Jusqu’ici, aucune loi n’a été formulée : que peut apporter l’expérience ? Les propriétés supposées peuvent être étudiées progressivement : si l’on parvient à dégager une propriété φ1 de sorte que φ(z) s’écrive φ1(z) et φ2(z) et que l’on puisse restreindre le champ expérimental à
{y : ψ(y) et φ1(y)}
en vérifiant la nouvelle cohérence, l’être-question est précisé. On a restreint le champ expérimental. Il ne reste plus qu’à savoir s’il existe dans ce champ restreint un x tel que φ2(x).

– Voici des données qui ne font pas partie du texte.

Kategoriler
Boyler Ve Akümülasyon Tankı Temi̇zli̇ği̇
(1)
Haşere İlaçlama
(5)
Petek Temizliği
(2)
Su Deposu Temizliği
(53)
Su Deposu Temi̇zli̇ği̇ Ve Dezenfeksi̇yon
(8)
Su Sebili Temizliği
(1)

Plusieurs cas peuvent se présenter : si ce champ expérimental nouveau est vide, c’est-à-dire que les propriétés ψ et φ1 sont contradictoires (compte tenu de ce que l’on sait par ailleurs) l’être-question initial est récusé. Si le champ expérimental restreint n’est pas vide, on a un être-question nouveau, en principe plus facile à étudier puisqu’il est dans un champ plus restreint. Il peut se faire que l’être-question éclate en plusieurs problèmes distincts. Enfin il peut se faire que l’être-question soit reconnu dans un être existant d’une théorie nouvelle ou d’un développement nouveau d’une théorie ancienne.
Il disparaît alors comme questionnement spécifique, la question se reportant sur la validité de ladite théorie. (Ce fut typiquement le cas pour le calorique reconnu comme énergie cinétique moyenne des molécules.)
L’initiative de l’expérimentateur est essentielle. Le choix de la propriété φ1 est une trouvaille qui dépend du talent interprétatif du chercheur et de ses préoccupations sociales. Elle n’est judicieuse que relativement à des attendus sociopolitiques. Ce travail scientifique n’est en aucun cas positiviste : il est nécessairement sociodépendant.